En tout cas, la Constitution du pays ne prévoit pas un délai précis pour destituer un président malade et absent du pays, comme c’est le cas actuellement avec Tebboune.
Concernant la déclaration de vacance du pouvoir, elle se fait en deux temps. Il faut d’abord constater l’état d’empêchement temporaire du président pour une durée maximale de 45 jours, période pendant laquelle l'intérim est assuré par le président du Conseil de la Nation, c'est-à-dire du Sénat.
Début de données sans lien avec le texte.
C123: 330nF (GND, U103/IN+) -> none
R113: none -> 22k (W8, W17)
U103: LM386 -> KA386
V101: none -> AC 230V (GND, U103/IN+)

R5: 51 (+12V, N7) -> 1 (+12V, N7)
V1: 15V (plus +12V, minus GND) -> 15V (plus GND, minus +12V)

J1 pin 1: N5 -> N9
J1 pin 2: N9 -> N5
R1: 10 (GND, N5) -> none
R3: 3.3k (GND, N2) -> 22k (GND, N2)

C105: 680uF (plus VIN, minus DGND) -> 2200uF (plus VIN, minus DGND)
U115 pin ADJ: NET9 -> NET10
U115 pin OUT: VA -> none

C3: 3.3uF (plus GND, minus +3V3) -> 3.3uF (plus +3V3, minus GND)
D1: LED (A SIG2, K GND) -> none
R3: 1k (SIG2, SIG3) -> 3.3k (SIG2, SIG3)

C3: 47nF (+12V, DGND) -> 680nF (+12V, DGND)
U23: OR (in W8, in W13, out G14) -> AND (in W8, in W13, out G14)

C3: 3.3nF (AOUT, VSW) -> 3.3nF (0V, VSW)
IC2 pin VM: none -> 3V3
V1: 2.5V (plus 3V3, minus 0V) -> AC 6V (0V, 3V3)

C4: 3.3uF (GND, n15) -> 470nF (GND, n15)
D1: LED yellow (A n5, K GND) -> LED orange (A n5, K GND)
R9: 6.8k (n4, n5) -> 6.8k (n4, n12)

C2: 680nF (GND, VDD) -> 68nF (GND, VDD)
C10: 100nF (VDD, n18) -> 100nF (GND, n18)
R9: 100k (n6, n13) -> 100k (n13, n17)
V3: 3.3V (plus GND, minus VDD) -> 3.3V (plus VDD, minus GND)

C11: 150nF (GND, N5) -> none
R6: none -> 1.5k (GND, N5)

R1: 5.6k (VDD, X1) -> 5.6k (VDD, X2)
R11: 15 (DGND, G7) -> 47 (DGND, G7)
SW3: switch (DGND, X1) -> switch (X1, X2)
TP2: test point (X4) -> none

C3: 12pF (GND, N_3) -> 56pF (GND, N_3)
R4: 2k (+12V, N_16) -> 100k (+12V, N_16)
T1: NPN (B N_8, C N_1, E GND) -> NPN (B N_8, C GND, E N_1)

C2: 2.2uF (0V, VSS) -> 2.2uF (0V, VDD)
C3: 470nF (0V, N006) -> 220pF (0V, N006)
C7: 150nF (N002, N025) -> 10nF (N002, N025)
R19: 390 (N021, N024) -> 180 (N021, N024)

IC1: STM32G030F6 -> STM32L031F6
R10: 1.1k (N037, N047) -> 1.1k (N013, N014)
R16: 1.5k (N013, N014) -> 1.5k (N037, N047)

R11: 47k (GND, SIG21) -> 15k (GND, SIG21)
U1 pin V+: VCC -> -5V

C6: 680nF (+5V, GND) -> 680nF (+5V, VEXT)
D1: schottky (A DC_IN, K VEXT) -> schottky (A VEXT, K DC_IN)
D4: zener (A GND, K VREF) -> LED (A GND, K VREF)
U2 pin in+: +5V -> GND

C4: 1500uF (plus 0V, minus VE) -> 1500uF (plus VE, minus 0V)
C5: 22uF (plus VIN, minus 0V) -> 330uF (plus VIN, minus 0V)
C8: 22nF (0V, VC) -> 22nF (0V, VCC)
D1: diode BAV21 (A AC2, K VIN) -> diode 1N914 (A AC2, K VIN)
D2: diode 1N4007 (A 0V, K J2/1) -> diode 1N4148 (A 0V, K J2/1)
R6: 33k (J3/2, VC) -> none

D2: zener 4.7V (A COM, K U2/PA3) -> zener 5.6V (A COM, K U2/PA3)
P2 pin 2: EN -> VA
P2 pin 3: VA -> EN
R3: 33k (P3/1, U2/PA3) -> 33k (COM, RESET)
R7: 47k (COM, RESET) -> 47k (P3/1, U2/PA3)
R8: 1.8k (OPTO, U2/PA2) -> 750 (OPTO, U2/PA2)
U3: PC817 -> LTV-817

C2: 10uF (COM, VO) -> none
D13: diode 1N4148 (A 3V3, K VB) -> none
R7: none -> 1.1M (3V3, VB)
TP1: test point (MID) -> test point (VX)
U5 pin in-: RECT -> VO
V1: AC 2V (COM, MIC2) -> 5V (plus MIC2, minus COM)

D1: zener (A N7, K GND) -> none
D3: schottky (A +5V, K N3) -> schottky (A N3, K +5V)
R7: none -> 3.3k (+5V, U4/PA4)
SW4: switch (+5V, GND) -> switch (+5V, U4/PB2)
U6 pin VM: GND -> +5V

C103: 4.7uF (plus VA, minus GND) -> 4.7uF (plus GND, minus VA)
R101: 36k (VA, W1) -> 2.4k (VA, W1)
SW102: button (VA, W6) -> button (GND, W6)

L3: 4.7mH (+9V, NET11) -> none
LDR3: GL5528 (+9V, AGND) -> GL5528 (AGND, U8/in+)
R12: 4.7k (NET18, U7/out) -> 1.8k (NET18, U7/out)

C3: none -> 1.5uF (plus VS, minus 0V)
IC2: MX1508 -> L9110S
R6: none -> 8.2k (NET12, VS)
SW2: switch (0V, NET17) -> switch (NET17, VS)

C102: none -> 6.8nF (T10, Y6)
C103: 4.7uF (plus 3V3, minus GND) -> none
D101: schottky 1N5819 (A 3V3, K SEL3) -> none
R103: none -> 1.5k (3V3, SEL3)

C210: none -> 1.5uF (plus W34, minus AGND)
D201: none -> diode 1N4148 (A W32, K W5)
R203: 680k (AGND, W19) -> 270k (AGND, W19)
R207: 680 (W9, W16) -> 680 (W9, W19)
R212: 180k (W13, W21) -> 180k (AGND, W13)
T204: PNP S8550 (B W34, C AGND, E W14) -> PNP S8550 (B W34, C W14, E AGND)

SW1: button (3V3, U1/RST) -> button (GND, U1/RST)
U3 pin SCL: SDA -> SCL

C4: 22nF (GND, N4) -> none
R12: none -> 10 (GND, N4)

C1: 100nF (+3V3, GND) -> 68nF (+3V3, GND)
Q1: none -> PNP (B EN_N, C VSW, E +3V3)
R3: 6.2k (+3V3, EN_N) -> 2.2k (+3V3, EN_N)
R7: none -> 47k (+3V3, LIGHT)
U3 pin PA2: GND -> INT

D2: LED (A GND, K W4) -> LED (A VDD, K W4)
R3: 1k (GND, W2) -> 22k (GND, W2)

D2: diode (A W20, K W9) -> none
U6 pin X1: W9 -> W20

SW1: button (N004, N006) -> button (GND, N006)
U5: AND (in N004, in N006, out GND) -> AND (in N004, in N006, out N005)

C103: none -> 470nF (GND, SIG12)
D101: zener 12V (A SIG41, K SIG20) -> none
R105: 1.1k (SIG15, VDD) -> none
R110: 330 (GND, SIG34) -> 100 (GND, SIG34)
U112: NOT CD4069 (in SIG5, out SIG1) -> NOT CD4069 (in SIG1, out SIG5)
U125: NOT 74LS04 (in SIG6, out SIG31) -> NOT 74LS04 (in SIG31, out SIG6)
Sur ce point, les nombreux communiqués de la présidence font tout pour écarter cette hypothèse d'état d’empêchement du président Tebboune.
Ensuite, si au bout de ce délai de 45 jours, le président demeure empêché, il est considéré avoir démissionné de plein droit, ce qui correspond à la vacance du pouvoir ouvrant une nouvelle période de 60 jours pour l'organisation d'une élection présidentielle.
Cependant, quand on connaît l’histoire des dirigeants algériens, il n’est pas certain que le Conseil constitutionnel saisira le Parlement sans l'aval de l'armée. Or le général Chengriha lui-même serait actuellement en Suisse, aussi malade que Tebboune.
En attendant, en cas de vacance de pouvoir, c’est le président du Sénat, Salah Goudjil, âgé de 89 ans, qui devrait assurer l’intérim jusqu’à l’élection d’un nouveau président. Ses dernières activités protocolaires laissent voir que le vieil homme s'y prépare déjà.